CCPA 2.0? A New California Ballot Initiative is Introduced
On September 13, 2019, the California State Legislature passed the final CCPA amendments of 2019. Governor Newsom is expected to sign the recently passed CCPA amendments into law in advance of his October 13, 2019 deadline. Yesterday, proponents of the original CCPA ballot initiative released the text of a new initiative (The California Privacy Rights and Enforcement Act of 2020) that will be voted on in the 2020 election; if passed, the initiative would substantially expand CCPA’s protections for consumers and obligations on businesses. While the new proposal preserves key aspects of the current CCPA statute, there are some notable additions and amendments.
The California Privacy Rights and Enforcement Act of 2020 ballot initiative would:
- Create the “California Privacy Protection Agency,” an independent executive agency tasked with protecting consumer privacy, ensuring that consumers are well-informed about their obligations and rights, promulgating regulations, and enforcing the law against businesses that violate of consumer privacy rights. The initiative provides for a hand-off process from the California Attorney General to this new agency; the AG’s office is currently responsible for CCPA education, rulemaking, and enforcement activities.
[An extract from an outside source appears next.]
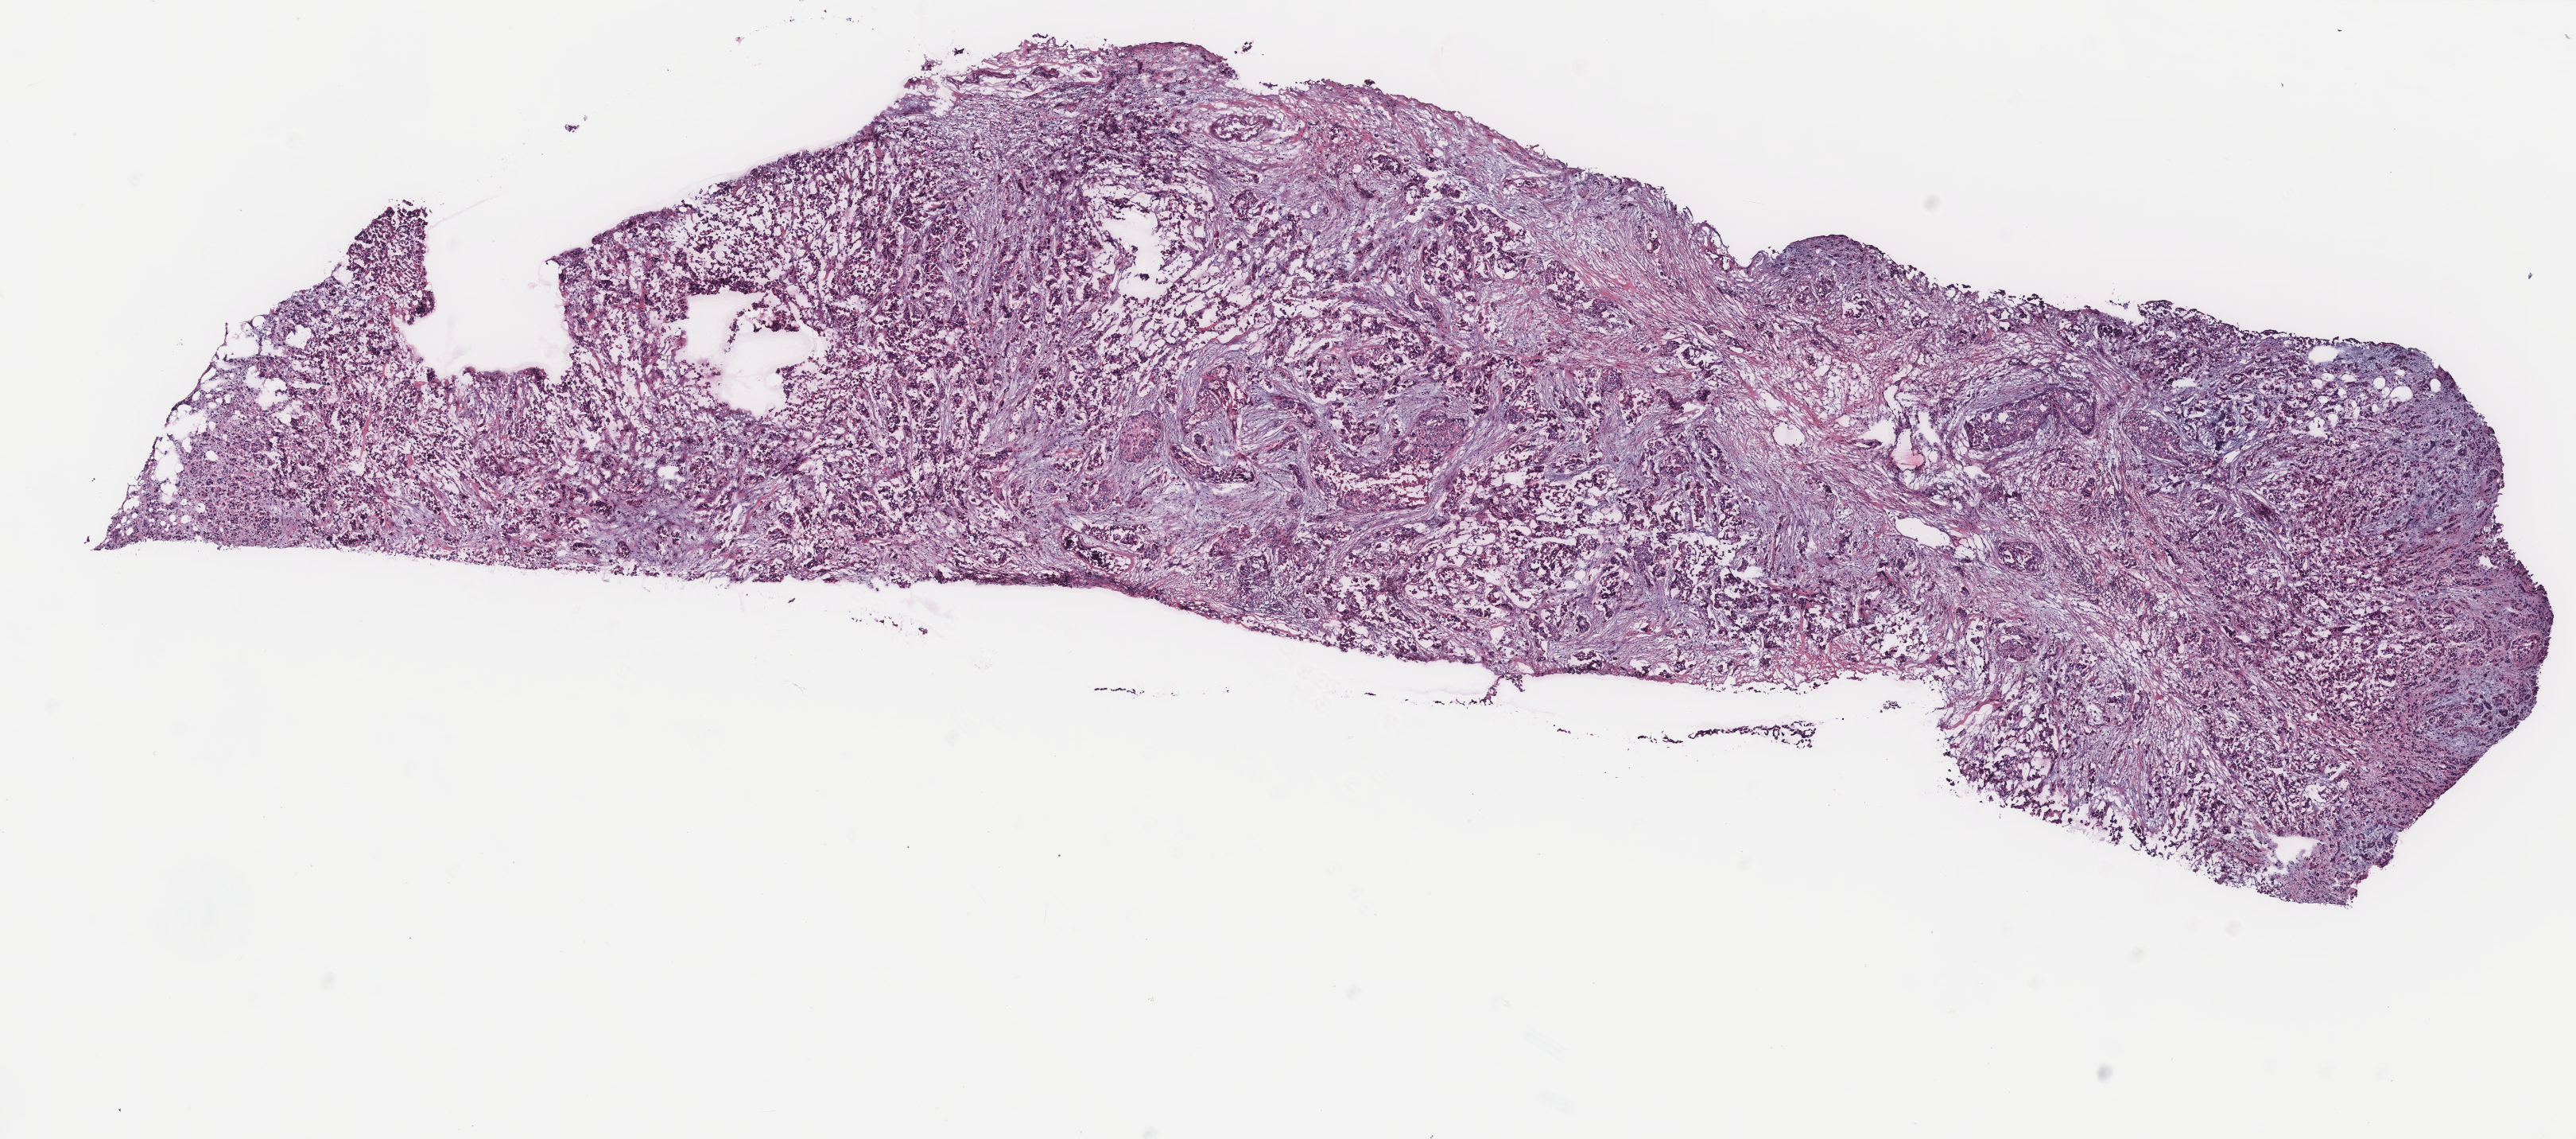
Whole-slide histology image, H&E-stained — a low-resolution overview of the entire scanned area, about 13.0 x 5.7 mm (from a 40x scan); tumour tissue sample, breast. 58-year-old female patient.
AJCC pathologic stage: IIA. Diagnosis: Infiltrating duct carcinoma, NOS.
- Add a new category of personal information to the CCPA called: “sensitive information,” which includes: precise geolocation information, social security number, passport number, customer’s account log in, financial account, personal information revealing a consumer’s racial or ethcinic origin, religion, union membership, or sexual orientation, among other categories.
- Consumers are granted new rights over “sensitive information” such as the right to opt-out, at any time, from a business disclosing or using sensitive personal information for advertising and marketing or disclosing this information to a service provider or contractor for these purposes.
- Businesses shall provide a separate link for users to exercise this opt-out right.
- Businesses must obtain opt-in consent prior to the sale of a consumer’s sensitive personal information. A consumer who opted-in to the sale of sensitive personal information can revoke this authorization at any time.
- Create a new right to correct inaccurate personal information.
- Require opt-in consent for the collection of personal information from children under 16, and increase penalties for children’s privacy violations.
- Provide that a consumer may request that a business disclose personal information collected beyond the currently-required 12-month period, and the business must provide such information unless doing so would be unduly burdensome or involve a disproportionate amount of information.
- Require that a business must notify the consumer and state, when using a consumer’s personal information to advance the business’s political interests on their own behalf, or influence the outcome of an election.
- Enact additional notice requirements for businesses, including but not limited to, specific requirements for “third parties.”
- Amend the definition of a “business” as having 100,000 or more consumers or households, rather than the CCPA’s 50,000 or more consumers, households, or devices.
- Amend the definition of “business purpose” to include new elements such as: “non-personalized advertising” (not based on a profile or predictions derived from a consumer’s past behavior) provided the information is not disclosed to a third party, used to build a profile of the consumer, or alter the consumer’s experience with the business.
- Amend the definition of “deidentified” to: “information that cannot reasonably be used to infer information about, or otherwise be linked to, an identifiable consumer,” if the business meets certain requirements. The Attorney General will provide additional regulations related to the definition of “deidentified.”
- Define “household” as “a group, however identified, of consumers who cohabitate with one another at the same residential address and share access to common device(s) or service(s) provided by a business.”
- Provide that the provisions of the ballot initiative may be amended after it is approved by voters by a statute that was passed by a majority of members of the California State Legislature, and signed by the governor if the amendments are “consistent with and further the purpose and intent” of the Act.
According to the California Elections Code (ELECT CA ELEC § 9002), the California Attorney General will hold a 30-day review process and public comment period, followed by five additional days for proponents of the initiative to amend the proposal, prior to the initiative appearing on the ballot.
As stated above, this proposal provides an idiosyncratic approach to the legislative process for laws passed via a ballot initiative by allowing for amendments after it is signed by the governor if the amendments are “consistent with and further the purpose and intent” of the Act. This approach suggests a willingness to pass new amendments to help the law keep pace with emerging technology. The standard process for amending ballot initiatives requires a supermajority vote of the legislature.